“Éste será grande, y será llamado Hijo del Altísimo; y el Señor Dios le dará el trono de David su padre; y reinará sobre la casa de Jacob para siempre, y su reino no tendrá fin” (Lucas 1: 32, 33).
Lectura: Lucas 2:27-35.
En estas devocionales ya hemos hablado mucho de María, la madre de Jesús. En un sentido ella nos representa a todos nosotros en su deseo de ver cumplidas todas las promesas de Dios y experimentar la gloria del Reino de su amado Hijo. Para ella fue toda una vida de espera, para nosotros también. De espera y preparación. María sabía quién era Jesús. Lo que no había preguntado al ángel era cuándo todo lo prometido iba a ocurrir. Ella esperó durante treinta años, y, aunque Jesús era un hijo ejemplar, no había ninguna evidencia de que fuera a reinar. Cuando tuvo discípulos, ella habría pensado que ya llegaba el momento deseado. Ella le dijo que hiciese un milagro en la boda de Caná, pero Él dijo que el tiempo no había llegado todavía de llevar a cabo todo lo que ella esperaba. Cuando predicó en Nazaret, ella recibió un gran chasco con el rechazo de su propio pueblo. Cuando todo el mundo creía que estaba loco, y ella y sus hermanos fueron a buscarlo y Jesús no les hizo caso, ella recibió otro chasco. Con la llegada de la Pascua y el domingo de ramos, seguramente estaba a punto de llegar el Reino, pero no, en vez de eso, Jesús fue crucificado. Para ella, incomprensible. Luego, con la resurrección, seguramente el Señor traerá el reino a Israel en aquellos tiempos, pero no, Jesús se fue al cielo. Muy difícil para María. Tendría que seguir esperando hasta que volviese otra vez. No iba ver sus deseos realizados en esta vida, sino en la otra.
Lo mismo paso con María Magdalena. Cuando ella se agarró a los pies de Jesús después de la resurrección, creía que ya había llegado el día del complimiento de todos sus deseos, que ya tendría Jesús con ella para siempre, pero él le dijo que no, que tenía que subir a su Padre antes, y allí está todavía, preparando todas las cosas para su Reino.
Todos nosotros tenemos sueños, y deseos de éxito en la vida, y de ver realizados nuestros anhelos y aspiraciones. Trabajamos, planeamos y estudiamos con este fin.

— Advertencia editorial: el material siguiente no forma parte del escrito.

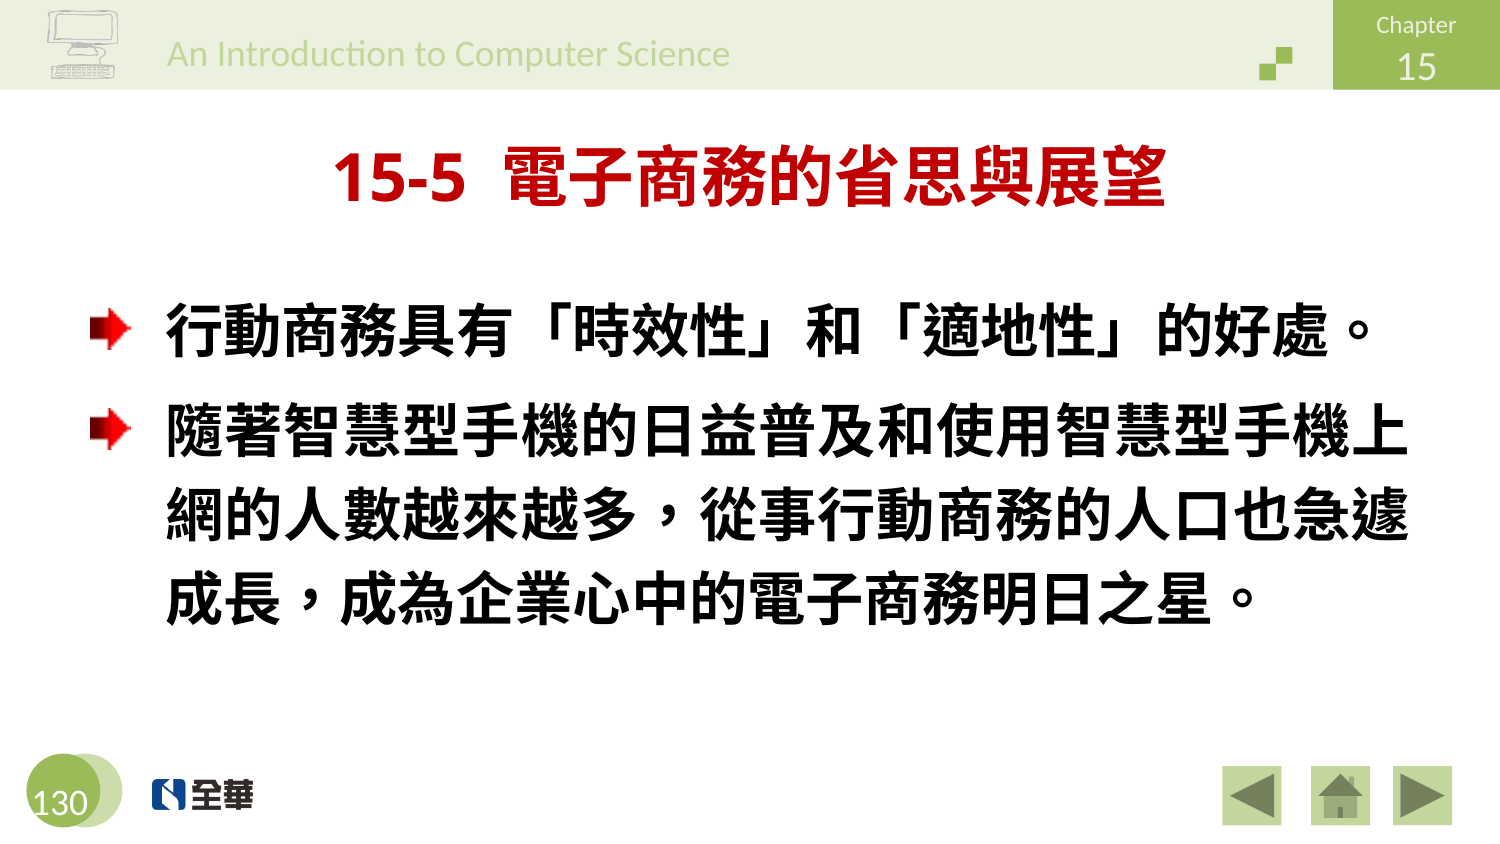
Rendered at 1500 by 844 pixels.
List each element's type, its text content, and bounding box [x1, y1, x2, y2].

title 15-5 電子商務的省思與展望 [75, 104, 1425, 245]
picture [152, 779, 253, 810]
picture [47, 10, 118, 79]
picture [90, 308, 131, 350]
picture [90, 408, 131, 450]
list 行動商務具有「時效性」和「適地性」的好處。 隨著智慧型手機的日益普及和使用智慧型手機上網的人數越來越多，從事行動商務的人口也急遽成長，成為企業心中的電子商務明日之星。 [75, 272, 1425, 754]
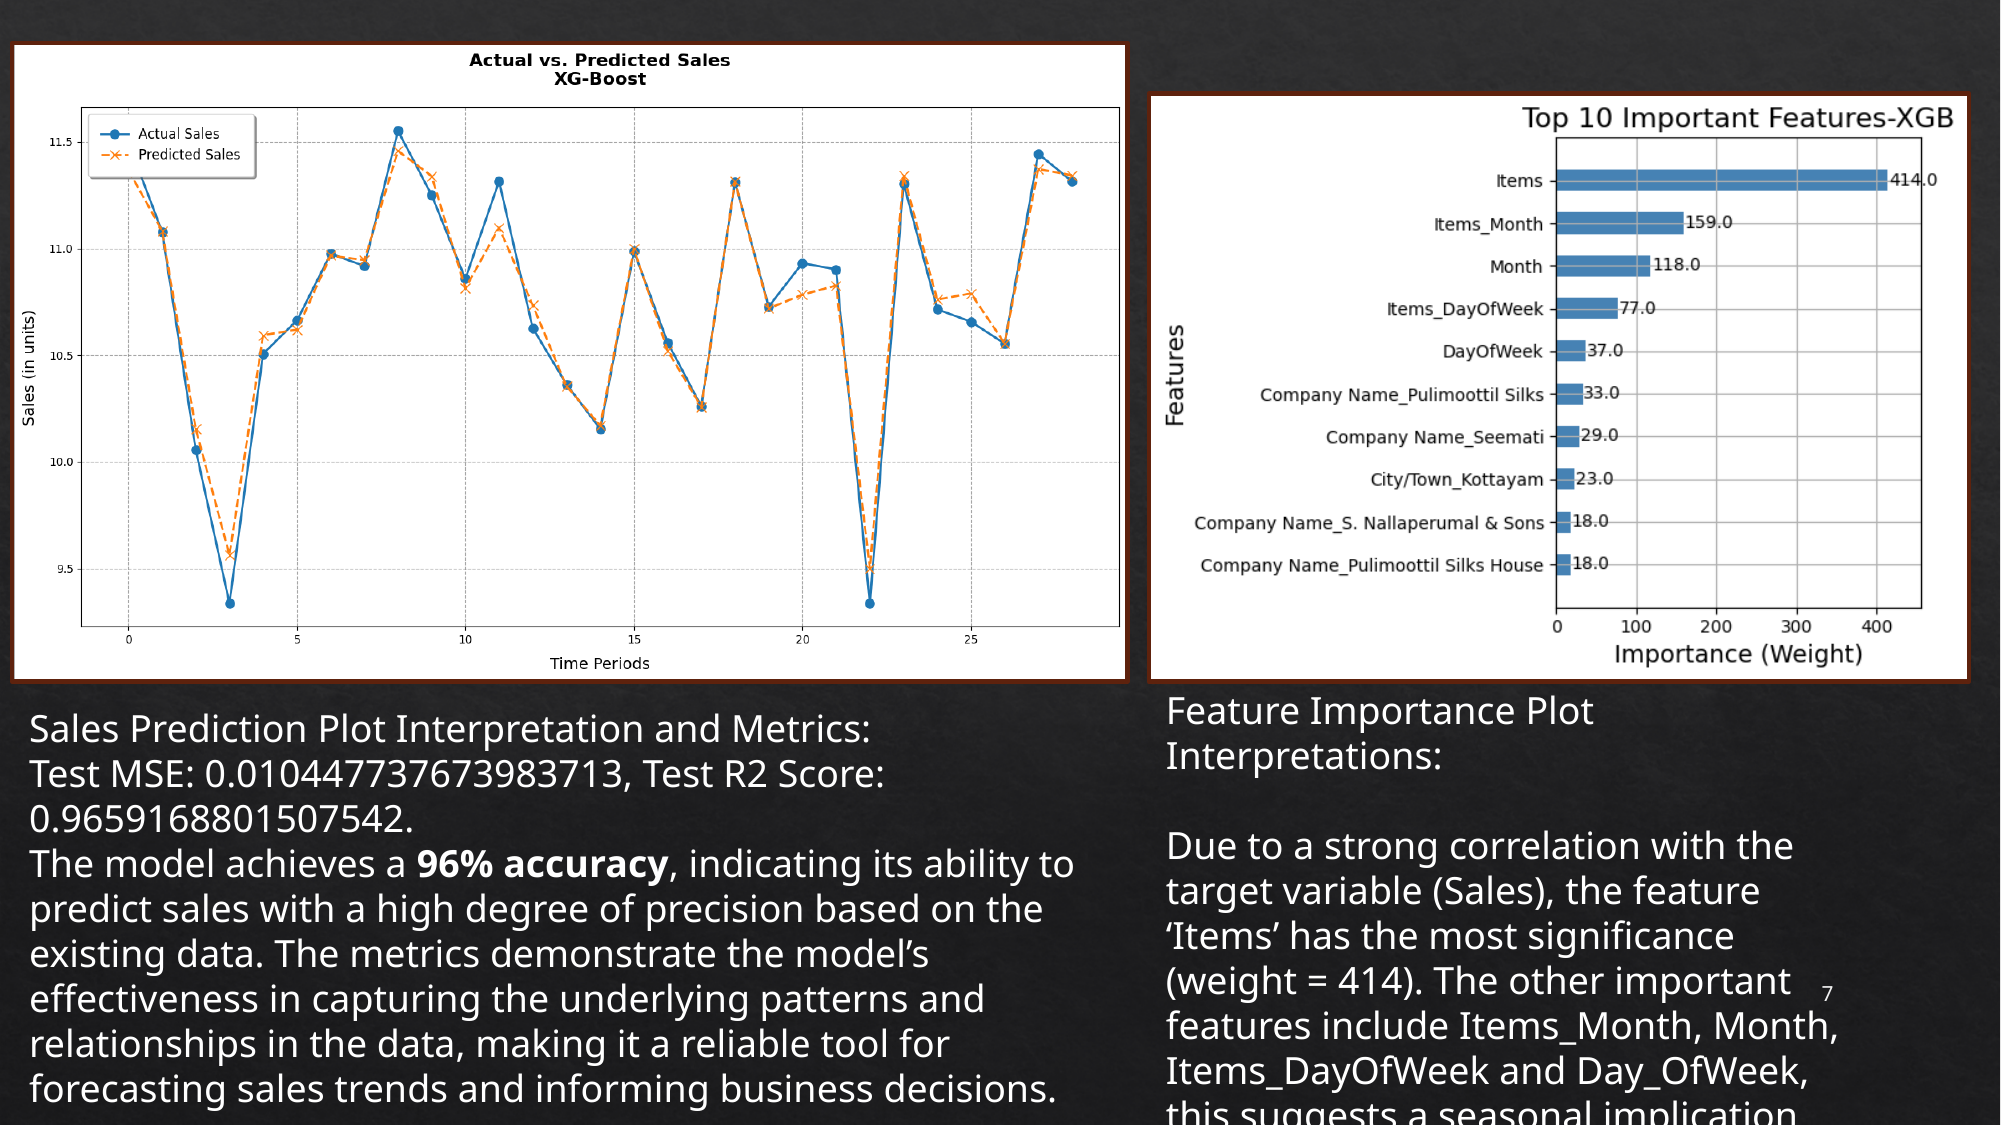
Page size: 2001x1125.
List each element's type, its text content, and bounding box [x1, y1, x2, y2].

picture [1150, 95, 1967, 680]
text_box Sales Prediction Plot Interpretation and Metrics: Test MSE: 0.010447737673983713, Test R2 Score: 0.9659168801507542. The model achieves a 96% accuracy, indicating its ability to predict sales with a high degree of precision based on the existing data. The metrics demonstrate the model’s effectiveness in capturing the underlying patterns and relationships in the data, making it a reliable tool for forecasting sales trends and informing business decisions. [14, 697, 1110, 1118]
picture [14, 45, 1126, 680]
text_box Feature Importance Plot Interpretations: Due to a strong correlation with the target variable (Sales), the feature ‘Items’ has the most significance (weight = 414). The other important features include Items_Month, Month, Items_DayOfWeek and Day_OfWeek, this suggests a seasonal implication for sales. [1151, 690, 1874, 1125]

Hacemos grandes esfuerzos para ver fructificar los deseos de nuestro corazón, de realizarnos, de alcanzar la felicidad completa, pero el mundo no se centra en nosotros y nuestra felicidad, sino en algo mucho más grande y esto no llegará en esta vida, porque este mundo está marcado de ambición egoísta, avaricia, e injusticia. Somos como María; no vamos a ver lo que tanto deseamos en esta vida, tenemos que esperar la venida del Señor cuando todo el mundo estará en el lugar que le corresponde y habrá justicia en plenitud. Todo lo que nos pasa aquí nos está preparando para aquel día. Aquí nuestro carácter se va perfeccionando; en aquel día seremos las personas que deberíamos ser para poder recibir todo lo que vendrá; nuestro trabajo dará su fruto y nuestras visiones encontrarán su complimiento total. Y por entender la naturaleza de esta vida y tener definidos nuestros deseos, por haber trabajado correctamente hacía su cumplimiento, y comprender la imposibilidad de verlos realizados aquí, apreciaremos mucho más la vida en el Reino cuando venga en su forma completa. Felices los que esperan su venida (2 Tim. 4:8).